Dies ist der erste deutsche Film, der sich des olympischen Terrors von 1972 annimmt. Es gab internationale Produktionen, die das taten. Ungewöhnlich ist „September 5“ aus zweierlei Grund. Weil er mit dem Fokus auf die Arbeit amerikanischer Journalisten eine nicht-deutsche Perspektive einnimmt, aber auch, weil er ein deutscher Film von einem Schweizer Regisseur ist. Weil die Geschichte größer ist, als sie anmutet. Dies war der erste Terrorakt, der live im Fernsehen übertragen und von weltweit mehr als 900 Millionen Menschen gesehen wurde.
Webseite: https://constantin.film/kino/september-5/
Deutschland 2024
Regie: Tim Fehlbaum
Buch: Moritz Binder, Tim Fehlbaum
Darsteller: John Magaro, Ben Chaplin, Peter Sarsgard, Leonie Benesch
Länge: 95 Minuten
Verleih: Constantin
Kinostart: 09. Januar 2025
5. September 1972: Das Sports-Team des US-Senders ABC bei den Olympischen Spielen 1972 in München hört um 4:40 Uhr morgens Schüsse im Quartier der Israeli. Eine Gruppe von palästinensischen Terroristen hat elf israelische Sportler als Geiseln in ihre Gewalt gebracht. Das ABC-Sports-Team übernimmt gegen die Widerstände der eigenen News-Abteilung über Satelliten die Live-Reportage der 21 Stunden währenden Geiselnahme, die Polizei und Politik überfordert.
Tim Fehlbaums Ansatz - das Skript hat er zusammen mit Moritz Binder entwickelt - ist ein sehr ungewöhnlicher. Er konzentriert sich samt und sonders auf die Berichterstattung durch ABC und ist darum ein sehr fokussierter, fast ausschließlich in der Übertragungszentrale spielender Film - und dabei mordsspannend.
Dass ein Film wie dieser spannend wird, ist eine Kunst. Denn jeder weiß, wie der Terror von München im Jahr 1972 endete. Man bangt nicht um die Geiseln, weil man um ihr Schicksal weiß. Aber man kennt nicht die Geschichte, wie die Bilder, die Fernsehgeschichte schrieben, überhaupt auf die Mattscheibe kamen.

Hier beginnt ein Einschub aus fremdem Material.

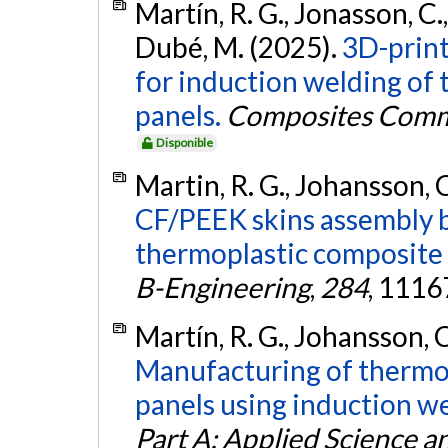
Martín, R. G., Jonasson, C.,
Dubé, M. (2025).
3D-print
for induction welding of
panels.
Composites Comm
Disponible
Martin, R. G., Johansson, C
CF/PEEK skins assembly b
thermoplastic composite 
B-Engineering
,
284
, 1116
Martín, R. G., Johansson, C
Manufacturing of thermo
panels using induction w
Part A: Applied Science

Es ist dabei auch faszinierend, wie Journalisten, die eigentlich über Sport berichten, von jetzt auf gleich umschwenken müssen. Das ist vergleichbar mit dem Aufstieg von der Kreis- in die Bundesliga. Sie sind alle Profis in ihrem Geschäft, aber eben erfahren darin, von den schönen Dingen zu berichten. Der Moderator sagt einmal, als die Kamera zwei Scharfschützen der Polizei auf einem Hausdach aufnimmt, dass die Unwirklichkeit der Berichterstattung über die Olympischen Spiele nun der harten Realität weicht. Die wiederum irreal anmutet. Weil man derartiges zuvor niemals im Fernsehen gesehen hat.
Es geht auch um ein moralisches Dilemma. Sollte man auch noch mit der Kamera draufhalten, wenn eine Geisel erschossen wird? Darf man das? Oder sollte man abblenden?
Die Spannung ist zum Schneiden dick, alle Beteiligten sind höchst konzentriert. Sie machen ihre Arbeit, auch wenn die sich gänzlich geändert hat. Am Ende kommt ein Wechselbad der Gefühle, weil die Berichte erst so widersprüchlich sind, bevor sie sich verdichten und aufzeigen, dass es kein Happyend gab. Ein Downer-Moment für alle Beteiligten, und irgendwie für den Zuschauer, auch wenn er es besser weiß.
Fehlbaum, der die Sci-Fi-Filme „Hell“ und „Tides“ inszeniert hat, hat einen unglaublich dichten Film abgeliefert, der von großartigen Schauspielern getragen wird, aber auch neben dem Offensichtlichen der Geschichte das Übergeordnete nicht übersieht. Denn Deutschland wollte sich als geläutertes Land präsentieren, das die Schrecken des Zweiten Weltkriegs hinter sich gelassen hat - nur um der eigenen Inkompetenz wegen miterleben zu müssen, wie wieder Juden ermordet wurden. Das verlangt auch der von Leonie Benesch gespielten Marianne alles ab. Das Ensemble ist brillant. John Magaro als Aufnahmeleiter, Ben Chaplin als Mann, der nach Informationen sucht und Peter Sarsgard als derjenige, der dafür sorgt, dass dies ausgestrahlt wird, sind allesamt groß. Sie haben nur wenig Persönliches, mit dem sie arbeiten können, machen diese Menschen aber spürbar - und mit ihnen den Schrecken des 5. September.